TASK INPUT
·····
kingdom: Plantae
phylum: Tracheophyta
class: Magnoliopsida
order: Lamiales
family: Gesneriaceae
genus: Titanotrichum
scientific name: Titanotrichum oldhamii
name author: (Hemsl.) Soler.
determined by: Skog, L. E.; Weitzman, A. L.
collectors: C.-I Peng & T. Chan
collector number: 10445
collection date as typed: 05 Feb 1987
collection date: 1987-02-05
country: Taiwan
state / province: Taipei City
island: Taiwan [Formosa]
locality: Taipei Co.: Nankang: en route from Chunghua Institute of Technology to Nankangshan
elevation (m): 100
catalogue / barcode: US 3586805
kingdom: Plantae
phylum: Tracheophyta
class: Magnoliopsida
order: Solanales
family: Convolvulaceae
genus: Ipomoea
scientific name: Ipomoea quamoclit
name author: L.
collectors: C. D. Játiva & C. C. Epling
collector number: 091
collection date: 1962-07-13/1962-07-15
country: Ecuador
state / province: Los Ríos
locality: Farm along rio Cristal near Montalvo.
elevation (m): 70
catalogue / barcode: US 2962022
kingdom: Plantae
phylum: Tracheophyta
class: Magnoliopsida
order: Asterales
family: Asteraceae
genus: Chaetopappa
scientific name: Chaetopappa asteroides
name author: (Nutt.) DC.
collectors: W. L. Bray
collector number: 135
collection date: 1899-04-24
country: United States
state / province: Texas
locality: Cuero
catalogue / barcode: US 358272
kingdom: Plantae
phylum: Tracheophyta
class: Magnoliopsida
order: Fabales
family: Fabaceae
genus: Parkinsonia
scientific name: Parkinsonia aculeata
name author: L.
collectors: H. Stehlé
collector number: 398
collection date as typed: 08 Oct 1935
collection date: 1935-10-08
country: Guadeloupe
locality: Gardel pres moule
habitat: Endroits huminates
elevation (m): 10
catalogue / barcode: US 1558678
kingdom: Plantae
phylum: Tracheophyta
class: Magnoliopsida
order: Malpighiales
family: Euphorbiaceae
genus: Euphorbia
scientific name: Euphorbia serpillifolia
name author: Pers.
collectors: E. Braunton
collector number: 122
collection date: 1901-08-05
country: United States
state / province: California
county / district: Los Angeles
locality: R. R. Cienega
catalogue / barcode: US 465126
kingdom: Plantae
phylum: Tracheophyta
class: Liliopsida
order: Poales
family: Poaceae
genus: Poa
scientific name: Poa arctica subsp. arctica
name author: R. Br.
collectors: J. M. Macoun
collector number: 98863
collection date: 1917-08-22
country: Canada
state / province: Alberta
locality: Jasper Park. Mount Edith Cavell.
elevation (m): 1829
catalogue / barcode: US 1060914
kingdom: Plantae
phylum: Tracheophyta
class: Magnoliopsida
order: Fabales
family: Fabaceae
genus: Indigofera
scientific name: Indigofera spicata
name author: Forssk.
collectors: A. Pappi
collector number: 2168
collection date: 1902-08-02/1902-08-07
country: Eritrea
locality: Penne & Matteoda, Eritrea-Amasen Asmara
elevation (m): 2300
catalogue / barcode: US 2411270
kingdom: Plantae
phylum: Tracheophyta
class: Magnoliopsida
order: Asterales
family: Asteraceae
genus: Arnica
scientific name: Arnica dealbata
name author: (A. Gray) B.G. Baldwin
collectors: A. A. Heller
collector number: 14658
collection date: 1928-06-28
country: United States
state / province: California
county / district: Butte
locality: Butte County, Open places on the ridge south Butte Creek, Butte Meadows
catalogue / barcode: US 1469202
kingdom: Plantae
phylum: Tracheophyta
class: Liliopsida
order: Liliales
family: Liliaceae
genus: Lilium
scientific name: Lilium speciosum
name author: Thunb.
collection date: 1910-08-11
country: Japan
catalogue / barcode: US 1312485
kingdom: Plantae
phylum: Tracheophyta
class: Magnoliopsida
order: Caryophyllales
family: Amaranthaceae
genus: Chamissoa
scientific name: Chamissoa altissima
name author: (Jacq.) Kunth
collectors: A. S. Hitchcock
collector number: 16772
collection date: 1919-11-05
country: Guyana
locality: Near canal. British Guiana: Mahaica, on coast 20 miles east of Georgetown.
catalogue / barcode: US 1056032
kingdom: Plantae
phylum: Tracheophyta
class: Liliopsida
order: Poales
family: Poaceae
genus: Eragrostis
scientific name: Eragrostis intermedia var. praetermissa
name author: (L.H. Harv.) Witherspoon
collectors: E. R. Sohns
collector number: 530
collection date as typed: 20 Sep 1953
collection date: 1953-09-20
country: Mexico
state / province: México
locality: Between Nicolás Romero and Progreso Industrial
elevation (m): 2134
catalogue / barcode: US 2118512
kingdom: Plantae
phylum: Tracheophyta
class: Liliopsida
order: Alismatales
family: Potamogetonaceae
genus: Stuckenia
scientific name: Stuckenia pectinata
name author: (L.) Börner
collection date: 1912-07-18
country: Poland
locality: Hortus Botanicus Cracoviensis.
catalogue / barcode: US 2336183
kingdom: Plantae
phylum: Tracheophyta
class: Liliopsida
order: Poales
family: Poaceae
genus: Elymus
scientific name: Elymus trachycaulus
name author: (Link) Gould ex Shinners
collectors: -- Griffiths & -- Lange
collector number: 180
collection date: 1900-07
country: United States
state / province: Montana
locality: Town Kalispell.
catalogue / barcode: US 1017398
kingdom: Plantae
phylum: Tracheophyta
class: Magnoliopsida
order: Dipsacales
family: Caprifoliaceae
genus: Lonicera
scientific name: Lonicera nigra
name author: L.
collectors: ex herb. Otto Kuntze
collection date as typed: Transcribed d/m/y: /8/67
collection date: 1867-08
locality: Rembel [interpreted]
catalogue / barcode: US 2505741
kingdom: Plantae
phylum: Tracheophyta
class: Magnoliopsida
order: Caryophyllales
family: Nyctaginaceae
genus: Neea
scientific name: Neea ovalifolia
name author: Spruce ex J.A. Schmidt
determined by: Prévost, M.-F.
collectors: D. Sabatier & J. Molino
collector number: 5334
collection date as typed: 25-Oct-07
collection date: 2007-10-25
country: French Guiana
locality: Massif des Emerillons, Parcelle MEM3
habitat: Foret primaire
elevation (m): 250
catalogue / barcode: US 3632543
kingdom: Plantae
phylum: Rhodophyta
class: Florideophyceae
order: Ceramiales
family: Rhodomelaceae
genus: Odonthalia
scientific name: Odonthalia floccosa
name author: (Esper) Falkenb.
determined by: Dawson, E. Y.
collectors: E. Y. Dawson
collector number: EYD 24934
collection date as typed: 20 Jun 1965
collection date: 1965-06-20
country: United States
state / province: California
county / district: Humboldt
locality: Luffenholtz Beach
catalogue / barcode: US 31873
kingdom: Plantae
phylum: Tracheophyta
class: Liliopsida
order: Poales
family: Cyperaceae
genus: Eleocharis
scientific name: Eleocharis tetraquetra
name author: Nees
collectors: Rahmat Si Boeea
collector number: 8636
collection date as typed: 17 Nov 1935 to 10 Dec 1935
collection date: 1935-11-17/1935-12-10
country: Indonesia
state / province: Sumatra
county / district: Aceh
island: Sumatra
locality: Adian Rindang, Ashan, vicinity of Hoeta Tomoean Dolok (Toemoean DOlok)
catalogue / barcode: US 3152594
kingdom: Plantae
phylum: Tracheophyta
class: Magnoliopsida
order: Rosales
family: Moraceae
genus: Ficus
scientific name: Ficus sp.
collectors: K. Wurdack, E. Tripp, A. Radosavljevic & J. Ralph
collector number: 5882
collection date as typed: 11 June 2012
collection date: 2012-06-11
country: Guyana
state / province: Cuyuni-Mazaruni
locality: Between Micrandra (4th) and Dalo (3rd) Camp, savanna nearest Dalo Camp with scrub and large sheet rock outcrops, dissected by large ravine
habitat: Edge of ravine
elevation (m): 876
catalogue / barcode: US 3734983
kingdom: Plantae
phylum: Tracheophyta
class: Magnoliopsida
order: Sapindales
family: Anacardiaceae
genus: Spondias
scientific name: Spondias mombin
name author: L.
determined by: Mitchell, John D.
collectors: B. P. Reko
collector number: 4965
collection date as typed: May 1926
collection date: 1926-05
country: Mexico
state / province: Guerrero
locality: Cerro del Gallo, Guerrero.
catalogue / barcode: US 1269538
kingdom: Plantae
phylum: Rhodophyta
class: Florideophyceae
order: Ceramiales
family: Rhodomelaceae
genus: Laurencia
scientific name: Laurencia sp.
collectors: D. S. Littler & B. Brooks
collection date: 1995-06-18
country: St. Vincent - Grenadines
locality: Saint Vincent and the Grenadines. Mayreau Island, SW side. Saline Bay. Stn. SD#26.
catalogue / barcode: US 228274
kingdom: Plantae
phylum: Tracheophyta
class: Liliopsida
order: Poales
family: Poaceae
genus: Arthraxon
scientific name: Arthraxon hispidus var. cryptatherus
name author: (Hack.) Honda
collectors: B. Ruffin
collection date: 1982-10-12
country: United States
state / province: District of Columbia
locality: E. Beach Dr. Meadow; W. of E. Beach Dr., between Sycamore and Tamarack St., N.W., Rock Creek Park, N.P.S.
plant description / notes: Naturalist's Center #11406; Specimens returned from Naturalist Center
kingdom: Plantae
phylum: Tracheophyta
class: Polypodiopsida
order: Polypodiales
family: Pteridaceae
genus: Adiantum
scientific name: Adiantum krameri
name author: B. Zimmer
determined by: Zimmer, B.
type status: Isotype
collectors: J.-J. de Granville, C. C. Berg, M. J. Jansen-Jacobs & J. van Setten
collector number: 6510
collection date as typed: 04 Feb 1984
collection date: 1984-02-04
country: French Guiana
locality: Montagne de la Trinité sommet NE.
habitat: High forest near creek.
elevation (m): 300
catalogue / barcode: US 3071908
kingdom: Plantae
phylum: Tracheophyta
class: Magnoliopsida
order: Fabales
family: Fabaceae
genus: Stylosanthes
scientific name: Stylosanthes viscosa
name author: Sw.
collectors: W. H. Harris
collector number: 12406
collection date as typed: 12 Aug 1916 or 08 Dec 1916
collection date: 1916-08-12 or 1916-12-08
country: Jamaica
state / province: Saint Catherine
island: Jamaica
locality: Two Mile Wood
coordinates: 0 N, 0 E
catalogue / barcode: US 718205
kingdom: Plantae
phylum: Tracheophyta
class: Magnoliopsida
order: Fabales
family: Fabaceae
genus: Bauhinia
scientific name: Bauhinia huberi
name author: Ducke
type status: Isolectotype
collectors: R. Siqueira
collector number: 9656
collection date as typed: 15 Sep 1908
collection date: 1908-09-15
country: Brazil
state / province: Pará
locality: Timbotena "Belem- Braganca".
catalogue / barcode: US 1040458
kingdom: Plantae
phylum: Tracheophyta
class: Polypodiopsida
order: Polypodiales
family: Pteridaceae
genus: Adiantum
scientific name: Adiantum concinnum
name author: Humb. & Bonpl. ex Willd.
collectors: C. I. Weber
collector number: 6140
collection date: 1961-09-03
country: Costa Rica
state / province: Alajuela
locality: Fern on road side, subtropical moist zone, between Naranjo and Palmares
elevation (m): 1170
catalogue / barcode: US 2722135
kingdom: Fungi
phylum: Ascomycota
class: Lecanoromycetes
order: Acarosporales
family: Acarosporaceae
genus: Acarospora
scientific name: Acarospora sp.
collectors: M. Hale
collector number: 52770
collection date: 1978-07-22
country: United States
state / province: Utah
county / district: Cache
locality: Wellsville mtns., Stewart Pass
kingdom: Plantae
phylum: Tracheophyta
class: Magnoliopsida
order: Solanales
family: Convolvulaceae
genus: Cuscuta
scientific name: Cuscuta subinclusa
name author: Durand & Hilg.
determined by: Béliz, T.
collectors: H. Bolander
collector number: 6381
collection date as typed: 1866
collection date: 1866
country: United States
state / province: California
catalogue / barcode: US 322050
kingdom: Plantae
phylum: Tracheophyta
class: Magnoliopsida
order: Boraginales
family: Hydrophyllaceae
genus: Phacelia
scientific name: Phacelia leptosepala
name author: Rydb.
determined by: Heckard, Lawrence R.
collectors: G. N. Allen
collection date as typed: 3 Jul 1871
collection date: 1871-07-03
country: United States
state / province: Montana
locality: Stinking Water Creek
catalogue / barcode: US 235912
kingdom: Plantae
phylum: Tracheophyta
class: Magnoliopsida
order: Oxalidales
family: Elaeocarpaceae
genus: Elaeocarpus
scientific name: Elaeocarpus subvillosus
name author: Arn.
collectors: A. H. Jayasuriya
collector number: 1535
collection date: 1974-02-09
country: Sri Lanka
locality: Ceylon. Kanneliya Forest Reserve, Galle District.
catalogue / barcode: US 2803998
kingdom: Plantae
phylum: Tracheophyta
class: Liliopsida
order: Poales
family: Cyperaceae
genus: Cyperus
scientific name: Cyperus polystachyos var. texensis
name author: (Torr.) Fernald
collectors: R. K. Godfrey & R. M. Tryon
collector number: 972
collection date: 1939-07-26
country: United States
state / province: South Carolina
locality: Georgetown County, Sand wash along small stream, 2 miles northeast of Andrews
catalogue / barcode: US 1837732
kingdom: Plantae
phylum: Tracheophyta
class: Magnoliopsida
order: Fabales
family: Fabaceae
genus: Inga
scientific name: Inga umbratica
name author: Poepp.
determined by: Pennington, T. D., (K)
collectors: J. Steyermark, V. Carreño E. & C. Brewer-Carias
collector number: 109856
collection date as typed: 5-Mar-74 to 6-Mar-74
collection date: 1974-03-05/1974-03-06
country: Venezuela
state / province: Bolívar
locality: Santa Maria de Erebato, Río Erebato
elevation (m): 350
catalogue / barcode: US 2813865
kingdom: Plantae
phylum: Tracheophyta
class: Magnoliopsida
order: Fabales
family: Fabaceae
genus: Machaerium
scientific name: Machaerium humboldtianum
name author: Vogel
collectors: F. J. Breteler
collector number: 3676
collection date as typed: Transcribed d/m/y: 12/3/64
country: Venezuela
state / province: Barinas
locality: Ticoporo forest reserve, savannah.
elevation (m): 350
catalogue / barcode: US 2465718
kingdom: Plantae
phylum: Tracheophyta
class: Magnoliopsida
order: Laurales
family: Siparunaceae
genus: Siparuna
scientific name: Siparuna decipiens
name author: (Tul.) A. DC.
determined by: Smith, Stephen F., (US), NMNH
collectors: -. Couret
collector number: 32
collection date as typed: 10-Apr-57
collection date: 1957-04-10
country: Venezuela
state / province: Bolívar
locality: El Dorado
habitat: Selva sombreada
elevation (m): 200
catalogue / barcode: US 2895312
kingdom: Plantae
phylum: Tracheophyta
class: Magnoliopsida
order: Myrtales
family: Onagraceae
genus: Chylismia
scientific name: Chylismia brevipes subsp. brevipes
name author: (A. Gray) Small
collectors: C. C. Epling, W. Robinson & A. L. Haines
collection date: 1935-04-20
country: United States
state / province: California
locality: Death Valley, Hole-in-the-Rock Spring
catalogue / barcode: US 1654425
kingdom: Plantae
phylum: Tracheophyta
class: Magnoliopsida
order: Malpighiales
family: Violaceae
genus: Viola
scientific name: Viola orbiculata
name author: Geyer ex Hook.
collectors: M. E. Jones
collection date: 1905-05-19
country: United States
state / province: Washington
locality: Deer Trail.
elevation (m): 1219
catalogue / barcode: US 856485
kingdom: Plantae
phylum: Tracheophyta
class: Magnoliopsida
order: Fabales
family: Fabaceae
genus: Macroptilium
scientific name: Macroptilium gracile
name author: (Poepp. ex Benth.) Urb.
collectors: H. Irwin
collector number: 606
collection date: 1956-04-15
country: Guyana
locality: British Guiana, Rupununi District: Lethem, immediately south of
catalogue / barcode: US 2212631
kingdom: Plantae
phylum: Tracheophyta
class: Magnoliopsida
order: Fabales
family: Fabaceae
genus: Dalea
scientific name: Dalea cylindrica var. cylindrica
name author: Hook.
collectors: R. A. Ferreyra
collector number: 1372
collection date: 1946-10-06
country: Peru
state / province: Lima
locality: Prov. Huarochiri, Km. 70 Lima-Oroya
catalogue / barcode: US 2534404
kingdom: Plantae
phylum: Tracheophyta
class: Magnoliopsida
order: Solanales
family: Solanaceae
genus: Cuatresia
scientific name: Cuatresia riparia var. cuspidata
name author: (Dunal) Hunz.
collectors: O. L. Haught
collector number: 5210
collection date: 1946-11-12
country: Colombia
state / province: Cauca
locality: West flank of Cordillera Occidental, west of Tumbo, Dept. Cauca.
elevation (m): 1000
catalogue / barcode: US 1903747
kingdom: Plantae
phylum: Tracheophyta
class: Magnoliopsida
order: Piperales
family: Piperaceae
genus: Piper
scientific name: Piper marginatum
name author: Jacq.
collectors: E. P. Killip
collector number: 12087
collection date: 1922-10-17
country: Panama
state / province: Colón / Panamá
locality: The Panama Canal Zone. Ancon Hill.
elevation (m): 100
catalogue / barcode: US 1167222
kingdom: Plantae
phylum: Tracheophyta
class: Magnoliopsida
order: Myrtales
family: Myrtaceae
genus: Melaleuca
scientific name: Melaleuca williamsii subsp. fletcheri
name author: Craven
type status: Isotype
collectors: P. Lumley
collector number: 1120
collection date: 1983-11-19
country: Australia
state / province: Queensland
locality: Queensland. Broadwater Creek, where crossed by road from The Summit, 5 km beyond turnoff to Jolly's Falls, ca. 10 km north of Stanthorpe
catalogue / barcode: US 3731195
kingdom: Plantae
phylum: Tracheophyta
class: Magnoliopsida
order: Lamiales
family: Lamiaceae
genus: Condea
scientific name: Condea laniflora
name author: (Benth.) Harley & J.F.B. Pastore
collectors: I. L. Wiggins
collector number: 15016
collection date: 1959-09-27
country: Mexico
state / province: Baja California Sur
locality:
·····
Convert the lines of the entries from the line with "collection date: 1912-07-18" up to and including the line with "collector number: 180" into a JSON list of strings, one string per line, leaving out any blank lines.

RESULT
[
  "collection date: 1912-07-18",
  "country: Poland",
  "locality: Hortus Botanicus Cracoviensis.",
  "catalogue / barcode: US 2336183",
  "kingdom: Plantae",
  "phylum: Tracheophyta",
  "class: Liliopsida",
  "order: Poales",
  "family: Poaceae",
  "genus: Elymus",
  "scientific name: Elymus trachycaulus",
  "name author: (Link) Gould ex Shinners",
  "collectors: -- Griffiths & -- Lange",
  "collector number: 180"
]